Housebuilders were among the biggest fallers in the FTSE 100 and 250 on Monday as investors fled the sector ahead of Tuesday’s full- year figures from Barratt Developments, the UK’s third-biggest housebuilder by market value.
Barratt shares fell 4.6 per cent to a two-year low of 749½p, while Persimmon lost 2.8 per cent to 906½p and Taylor Wimpey marked its first day as a FTSE 100 company with a fall of 5.8 per cent to 271p.
Elsewhere, mid-cap builders Redrow and Bellway fell 6 per cent to 394½p and 1.9 per cent to £10.07 respectively.
However, analysts said talk that Barratt would flag a sharp slowdown when it reported were likely to prove wide of the mark.
“That’s just not the feedback we are getting from the private builders,” said one analyst.
The analysts pointed out that the pace of selling had accelerated in the afternoon, suggesting that US hedge funds had been “shorting” the sector in expectation of a US-style housing slump in the UK.

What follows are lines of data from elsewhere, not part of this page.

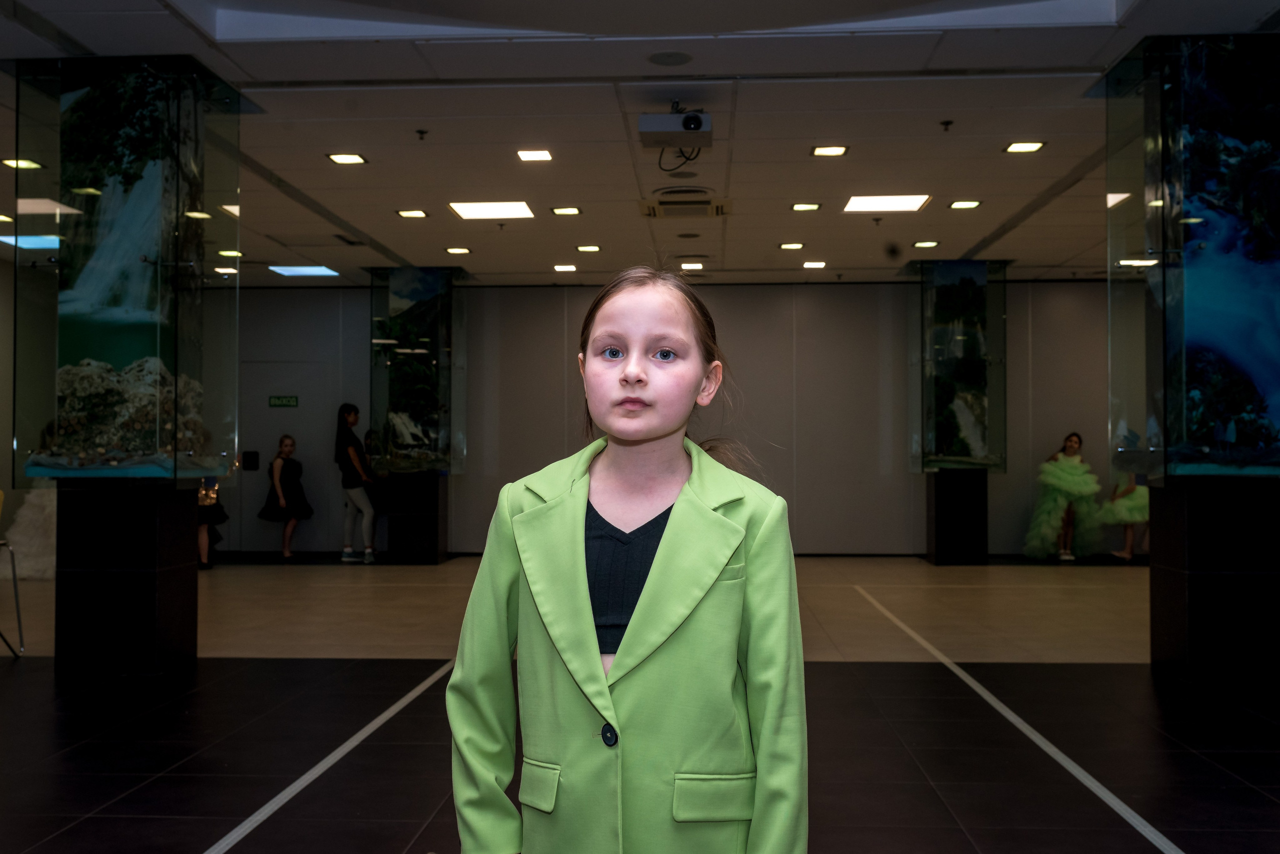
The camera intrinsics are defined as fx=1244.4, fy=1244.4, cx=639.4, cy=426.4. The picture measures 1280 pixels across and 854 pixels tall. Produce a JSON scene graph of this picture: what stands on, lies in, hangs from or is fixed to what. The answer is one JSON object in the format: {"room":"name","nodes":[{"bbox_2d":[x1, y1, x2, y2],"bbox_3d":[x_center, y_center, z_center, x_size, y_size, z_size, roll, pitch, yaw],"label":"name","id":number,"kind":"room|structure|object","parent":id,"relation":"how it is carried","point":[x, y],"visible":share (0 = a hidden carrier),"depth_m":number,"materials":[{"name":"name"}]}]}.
{"room":"event hall","nodes":[
{"label":"event hall","id":0,"kind":"room"},
{"bbox_2d":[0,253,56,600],"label":"left wall","id":1,"kind":"structure","parent":0,"point":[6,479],"depth_m":11.79,"materials":[{"name":"paint"}]},
{"bbox_2d":[0,550,1279,853],"bbox_3d":[-0.104,1.280,5.699,11.421,0.119,13.257,0,-1,3],"label":"floor","id":2,"kind":"structure","parent":0,"point":[181,824],"depth_m":5.05,"materials":[{"name":"black tile"}]},
{"bbox_2d":[0,490,24,656],"bbox_3d":[-3.686,0.798,6.746,0.536,0.901,0.557,0,-1,3],"label":"chair","id":3,"kind":"object","parent":2,"relation":"on","point":[16,595],"visible":1,"depth_m":6.91,"materials":[{"name":"metal"}]},
{"bbox_2d":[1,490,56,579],"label":"white dress","id":4,"kind":"object","parent":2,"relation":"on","point":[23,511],"visible":0.52,"depth_m":10.83,"materials":[{"name":"white"}]},
{"bbox_2d":[54,480,198,673],"bbox_3d":[-2.692,0.771,6.498,0.525,0.966,0.519,0,-1,3],"label":"pedestal","id":5,"kind":"object","parent":2,"relation":"on","point":[154,541],"visible":0.95,"depth_m":6.26,"materials":[{"name":"black stone"}]},
{"bbox_2d":[7,55,243,486],"bbox_3d":[-2.733,-0.754,6.595,0.923,2.209,0.945,0,-1,3],"label":"glass display case","id":6,"kind":"object","parent":5,"relation":"on","point":[154,252],"visible":0.95,"depth_m":6.29,"materials":[{"name":"clear glass"}]},
{"bbox_2d":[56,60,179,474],"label":"mural","id":7,"kind":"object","parent":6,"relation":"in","point":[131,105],"visible":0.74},
{"bbox_2d":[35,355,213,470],"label":"rock","id":8,"kind":"object","parent":6,"relation":"in","point":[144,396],"visible":0.49,"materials":[{"name":"stone"}]},
{"bbox_2d":[197,477,227,568],"bbox_3d":[-4.034,0.579,11.407,0.448,1.512,0.447,0,-1,3],"label":"person","id":9,"kind":"object","parent":2,"relation":"on","point":[209,513],"visible":0.28,"depth_m":11.36},
{"bbox_2d":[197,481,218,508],"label":"handbag","id":10,"kind":"object","parent":9,"relation":"in","point":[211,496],"visible":0.56,"depth_m":11.41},
{"bbox_2d":[257,434,311,559],"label":"girl","id":11,"kind":"object","parent":2,"relation":"on","point":[286,454],"visible":1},
{"bbox_2d":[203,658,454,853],"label":"floor tape","id":12,"kind":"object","parent":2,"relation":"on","point":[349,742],"visible":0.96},
{"bbox_2d":[333,403,376,562],"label":"woman","id":13,"kind":"object","parent":2,"relation":"on","point":[351,454],"visible":0.99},
{"bbox_2d":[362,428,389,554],"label":"person","id":14,"kind":"object","parent":2,"relation":"on","point":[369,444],"visible":0.43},
{"bbox_2d":[386,470,446,563],"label":"pedestal","id":15,"kind":"object","parent":2,"relation":"on","point":[404,538],"visible":0.91,"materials":[{"name":"black stone"}]},
{"bbox_2d":[366,265,465,475],"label":"glass display case","id":16,"kind":"object","parent":15,"relation":"on","point":[439,441],"visible":0.92,"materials":[{"name":"clear glass"}]},
{"bbox_2d":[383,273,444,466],"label":"mural","id":17,"kind":"object","parent":16,"relation":"in","point":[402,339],"visible":0.79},
{"bbox_2d":[442,268,809,853],"bbox_3d":[0.002,0.473,2.043,0.540,1.397,0.554,0,-1,3],"label":"girl","id":18,"kind":"object","parent":2,"relation":"on","point":[647,588],"visible":0.98,"depth_m":1.95},
{"bbox_2d":[927,467,988,565],"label":"pedestal","id":19,"kind":"object","parent":2,"relation":"on","point":[945,516],"visible":0.95,"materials":[{"name":"black stone"}]},
{"bbox_2d":[906,258,1007,470],"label":"glass display case","id":20,"kind":"object","parent":19,"relation":"on","point":[928,406],"visible":0.93,"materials":[{"name":"clear glass"}]},
{"bbox_2d":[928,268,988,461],"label":"mural","id":21,"kind":"object","parent":20,"relation":"in","point":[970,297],"visible":0.81,"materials":[{"name":"green"}]},
{"bbox_2d":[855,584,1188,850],"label":"floor tape","id":22,"kind":"object","parent":2,"relation":"on","point":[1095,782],"visible":0.98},
{"bbox_2d":[1025,430,1105,561],"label":"girl","id":23,"kind":"object","parent":2,"relation":"on","point":[1073,441],"visible":0.95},
{"bbox_2d":[1096,469,1149,560],"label":"child","id":24,"kind":"object","parent":2,"relation":"on","point":[1128,543],"visible":0.47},
{"bbox_2d":[1150,482,1279,681],"bbox_3d":[2.974,0.763,6.203,0.665,0.963,0.554,0,-1,3],"label":"pedestal","id":25,"kind":"object","parent":2,"relation":"on","point":[1196,526],"visible":0.97,"depth_m":5.96,"materials":[{"name":"black stone"}]},
{"bbox_2d":[1096,32,1279,483],"bbox_3d":[3.036,-0.787,6.363,1.157,2.259,0.878,0,-1,3],"label":"glass display case","id":26,"kind":"object","parent":25,"relation":"on","point":[1150,145],"visible":0.98,"depth_m":6.09,"materials":[{"name":"clear glass"}]},
{"bbox_2d":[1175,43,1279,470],"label":"mural","id":27,"kind":"object","parent":26,"relation":"in","point":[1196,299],"visible":0.86,"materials":[{"name":"blue glass"}]},
{"bbox_2d":[0,0,1279,283],"bbox_3d":[-0.300,-1.796,6.693,11.762,0.131,13.657,0,-1,3],"label":"ceiling","id":28,"kind":"structure","parent":0,"point":[975,237],"depth_m":7.10,"materials":[{"name":"white paint"}]},
{"bbox_2d":[1,158,43,169],"bbox_3d":[-4.018,-1.710,8.073,0.226,0.019,0.231,0,-1,3],"label":"ceiling light","id":29,"kind":"object","parent":28,"relation":"in","point":[13,162],"visible":0.91,"depth_m":8.07,"materials":[{"name":"white"}]},
{"bbox_2d":[0,234,60,248],"bbox_3d":[-4.993,-1.539,10.285,0.542,0.025,0.541,0,-1,3],"label":"ceiling light","id":30,"kind":"object","parent":28,"relation":"in","point":[23,242],"visible":0.88,"depth_m":10.22,"materials":[{"name":"blue"}]},
{"bbox_2d":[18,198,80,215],"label":"ceiling light","id":31,"kind":"object","parent":28,"relation":"in","point":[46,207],"visible":0.93,"depth_m":8.68,"materials":[{"name":"white"}]},
{"bbox_2d":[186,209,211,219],"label":"ceiling light","id":32,"kind":"object","parent":28,"relation":"in","point":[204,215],"visible":0.91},
{"bbox_2d":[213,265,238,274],"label":"ceiling light","id":33,"kind":"object","parent":28,"relation":"in","point":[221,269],"visible":0.98,"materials":[{"name":"white"}]},
{"bbox_2d":[217,248,242,257],"bbox_3d":[-3.686,-1.556,11.187,0.216,0.019,0.224,0,-1,3],"label":"ceiling light","id":34,"kind":"object","parent":28,"relation":"in","point":[224,252],"visible":0.98,"depth_m":11.16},
{"bbox_2d":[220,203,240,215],"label":"ceiling light","id":35,"kind":"object","parent":28,"relation":"in","point":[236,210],"visible":0.61,"depth_m":9.56,"materials":[{"name":"white"}]},
{"bbox_2d":[267,264,339,276],"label":"ceiling light","id":36,"kind":"object","parent":28,"relation":"in","point":[289,269],"visible":0.98,"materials":[{"name":"blue"}]},
{"bbox_2d":[327,152,366,164],"bbox_3d":[-1.907,-1.752,8.092,0.235,0.015,0.240,0,-1,3],"label":"ceiling light","id":37,"kind":"object","parent":28,"relation":"in","point":[354,158],"visible":0.98,"depth_m":8.09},
{"bbox_2d":[396,208,428,218],"bbox_3d":[-1.788,-1.677,9.772,0.236,0.015,0.240,0,-1,3],"label":"ceiling light","id":38,"kind":"object","parent":28,"relation":"in","point":[402,212],"visible":0.97,"depth_m":9.76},
{"bbox_2d":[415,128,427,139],"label":"sprinkler","id":39,"kind":"object","parent":28,"relation":"attached to","point":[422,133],"visible":0.97,"depth_m":7.31,"materials":[{"name":"black metal"}]},
{"bbox_2d":[444,245,470,254],"bbox_3d":[-1.668,-1.609,11.347,0.232,0.016,0.236,0,-1,3],"label":"ceiling light","id":40,"kind":"object","parent":28,"relation":"in","point":[462,250],"visible":0.97,"depth_m":11.33,"materials":[{"name":"white"}]},
{"bbox_2d":[449,200,536,219],"bbox_3d":[-1.123,-1.676,9.578,0.578,0.016,0.570,0,-1,3],"label":"ceiling light","id":41,"kind":"object","parent":28,"relation":"in","point":[467,212],"visible":0.98,"depth_m":9.56,"materials":[{"name":"white plastic"}]},
{"bbox_2d":[516,149,552,161],"bbox_3d":[-0.674,-1.748,7.993,0.231,0.015,0.237,0,-1,3],"label":"ceiling light","id":42,"kind":"object","parent":28,"relation":"in","point":[534,155],"visible":0.97,"depth_m":7.99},
{"bbox_2d":[553,263,577,272],"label":"ceiling light","id":43,"kind":"object","parent":28,"relation":"in","point":[569,267],"visible":0.96,"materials":[{"name":"white plastic"}]},
{"bbox_2d":[550,205,581,215],"bbox_3d":[-0.568,-1.666,9.594,0.231,0.015,0.232,0,-1,3],"label":"ceiling light","id":44,"kind":"object","parent":28,"relation":"in","point":[559,210],"visible":0.97,"depth_m":9.59,"materials":[{"name":"white"}]},
{"bbox_2d":[575,243,601,252],"bbox_3d":[-0.465,-1.617,11.271,0.234,0.015,0.238,0,-1,3],"label":"ceiling light","id":45,"kind":"object","parent":28,"relation":"in","point":[587,247],"visible":0.97,"depth_m":11.25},
{"bbox_2d":[647,50,691,65],"bbox_3d":[0.147,-1.785,6.041,0.212,0.010,0.215,0,-1,3],"label":"ceiling speaker","id":46,"kind":"object","parent":28,"relation":"in","point":[667,55],"visible":0.97,"depth_m":6.03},
{"bbox_2d":[637,103,712,149],"bbox_3d":[0.198,-1.640,6.720,0.377,0.246,0.351,0,-1,3],"label":"projector","id":47,"kind":"object","parent":28,"relation":"hanging from","point":[692,120],"visible":0.99,"depth_m":6.63,"materials":[{"name":"white plastic"}]},
{"bbox_2d":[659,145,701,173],"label":"cable","id":48,"kind":"object","parent":47,"relation":"hanging from","point":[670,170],"visible":0.7,"depth_m":7.45,"materials":[{"name":"black plastic"}]},
{"bbox_2d":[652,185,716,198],"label":"ceiling vent","id":49,"kind":"object","parent":28,"relation":"in","point":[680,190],"visible":0.97,"depth_m":8.98,"materials":[{"name":"metal"}]},
{"bbox_2d":[638,193,732,218],"bbox_3d":[0.346,-1.656,9.300,0.679,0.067,0.599,0,-1,3],"label":"air vent","id":50,"kind":"object","parent":28,"relation":"in","point":[712,210],"visible":0.98,"depth_m":9.21,"materials":[{"name":"metal"}]},
{"bbox_2d":[678,261,703,270],"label":"ceiling light","id":51,"kind":"object","parent":28,"relation":"in","point":[695,265],"visible":0.97,"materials":[{"name":"white plastic"}]},
{"bbox_2d":[778,241,804,249],"bbox_3d":[1.355,-1.610,11.094,0.225,0.015,0.228,0,-1,3],"label":"ceiling light","id":52,"kind":"object","parent":28,"relation":"in","point":[787,245],"visible":0.97,"depth_m":11.07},
{"bbox_2d":[790,202,821,210],"bbox_3d":[1.261,-1.672,9.430,0.225,0.015,0.222,0,-1,3],"label":"ceiling light","id":53,"kind":"object","parent":28,"relation":"in","point":[810,207],"visible":0.96,"depth_m":9.42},
{"bbox_2d":[801,260,826,268],"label":"ceiling light","id":54,"kind":"object","parent":28,"relation":"in","point":[812,265],"visible":0.97,"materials":[{"name":"white"}]},
{"bbox_2d":[811,144,848,156],"bbox_3d":[1.183,-1.724,7.737,0.218,0.015,0.218,0,-1,3],"label":"ceiling light","id":55,"kind":"object","parent":28,"relation":"in","point":[822,150],"visible":0.97,"depth_m":7.74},
{"bbox_2d":[842,193,931,212],"bbox_3d":[1.843,-1.683,9.323,0.562,0.015,0.544,0,-1,3],"label":"ceiling light","id":56,"kind":"object","parent":28,"relation":"in","point":[900,202],"visible":0.98,"depth_m":9.30,"materials":[{"name":"white plastic"}]},
{"bbox_2d":[912,239,940,247],"bbox_3d":[2.547,-1.623,11.066,0.232,0.016,0.238,0,-1,3],"label":"ceiling light","id":57,"kind":"object","parent":28,"relation":"in","point":[933,242],"visible":0.98,"depth_m":11.05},
{"bbox_2d":[940,119,953,131],"bbox_3d":[1.742,-1.707,7.066,0.071,0.050,0.072,0,-1,3],"label":"sprinkler","id":58,"kind":"object","parent":28,"relation":"attached to","point":[943,123],"visible":0.97,"depth_m":7.06,"materials":[{"name":"black metal"}]},
{"bbox_2d":[948,199,981,209],"bbox_3d":[2.437,-1.673,9.333,0.227,0.015,0.231,0,-1,3],"label":"ceiling light","id":59,"kind":"object","parent":28,"relation":"in","point":[958,205],"visible":0.97,"depth_m":9.32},
{"bbox_2d":[1003,140,1045,153],"bbox_3d":[2.395,-1.746,7.742,0.229,0.015,0.236,0,-1,3],"label":"ceiling light","id":60,"kind":"object","parent":28,"relation":"in","point":[1035,145],"visible":0.97,"depth_m":7.73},
{"bbox_2d":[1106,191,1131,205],"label":"ceiling light","id":61,"kind":"object","parent":28,"relation":"in","point":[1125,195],"visible":0.63,"depth_m":9.06,"materials":[{"name":"white"}]},
{"bbox_2d":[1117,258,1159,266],"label":"ceiling light","id":62,"kind":"object","parent":28,"relation":"in","point":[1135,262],"visible":0.83,"depth_m":11.09,"materials":[{"name":"white"}]},
{"bbox_2d":[225,277,1118,557],"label":"back wall","id":63,"kind":"structure","parent":0,"point":[359,299],"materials":[{"name":"grey paint"}]},
{"bbox_2d":[238,357,337,554],"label":"door","id":64,"kind":"structure","parent":63,"relation":"in","point":[309,451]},
{"bbox_2d":[242,450,259,470],"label":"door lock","id":65,"kind":"object","parent":64,"relation":"attached to","point":[251,454],"visible":0.97,"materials":[{"name":"black"}]},
{"bbox_2d":[268,394,299,407],"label":"exit sign","id":66,"kind":"object","parent":64,"relation":"attached to","point":[274,401],"visible":0.97,"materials":[{"name":"green plastic"}]}
]}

The poor performance of the housebuilders did not prevent the FTSE 100 from closing higher. It gained 9.2 points, or 0.1 per cent, to 6,465.9, supported by mining stocks, which are increasingly being seen by investors as the best way to get exposure to the growth of emerging markets.
Antofagasta gained 6.6 per cent to a best of 843p, while BHP Billiton rose 5.7 per cent to a record high of £17.50 and Vedanta Resources climbed 4.7 per cent to a new high of £22.35.
Lower down the market, the FTSE 250 finished 53.9 points, or 0.5 per cent, lower at 11,040.8. Turnover was a below-average 2.7bn shares, and that total was inflated by a trade of 200m sharesin Vodafone, up 0.3 per cent to 173p.
Once again, Northern Rock was the biggest FTSE 100 faller. Shares in the stricken mortgage lender swung violently before
closing 11.5 per cent lower at 172p.
JPMorgan said the Northern Rock saga would most likely end with the bank being sold at a heavily discounted price.
Analyst Ashley Stuart said: “Given the share price performance, we see no reason for potential acquirers to pay any premium to the share price, and think their bargaining position is becoming stronger”.
Marks and Spencer climbed 4.4 per cent to 592p after Deutsche Bank told clients to start buying before news of improving autumn trading emerged and the retailer outlined plans for a large share buy-back.
“We believe that H2 will prove a positive surprise and that profits growth will re-accelerate,” said analyst Rod Whitehead. “M&S has strong defensive merits, and more importantly, the profit boost from the massive store modernisation programme is only just starting.”
In the same sector, Tesco firmed 1.1 per cent to 447¼p after Citigroup turned buyer ahead of next Tuesday’s half-year results.
“We believe the interims could be a positive trigger for the share price if, as we expect, the company gives a bullish outlook statement
for the UK,” said analyst James Anstead.
Smiths Group added 2.2 per cent to £10.50 amid reports that the engineering conglomerate would announce the departure of Keith Butler-Wheelhouse, chief executive, and a strategic review when it reports results tomorrow.
Traders believe Melrose, the FTSE 250 engineering company, could be interested in buying Smiths’ John Crane seals business, should it come up for sale as part of the review. Melrose rose 3.4 per cent to 190½p.
Among the mid-caps, Axon, the SAP software consultancy, fell 5.8 per cent to 875p after KBC Peel Hunt downgraded it to “hold” because of valuation.
But LogicaCMG, the IT services company, firmed 1 per cent to 156¾p on talk that it could be close to announcing the appointment of a new chief executive.
Abbot Group improved 2.2 per cent to 275p amid rumours the oil field services group had received an informal takeover approach.
Takeover talk also supported Halfords, the car parts and bicycle retailer.
Its shares added 0.3 per cent to 364p, with Autobacs Seven, a 5 per cent shareholder, again the name in the frame.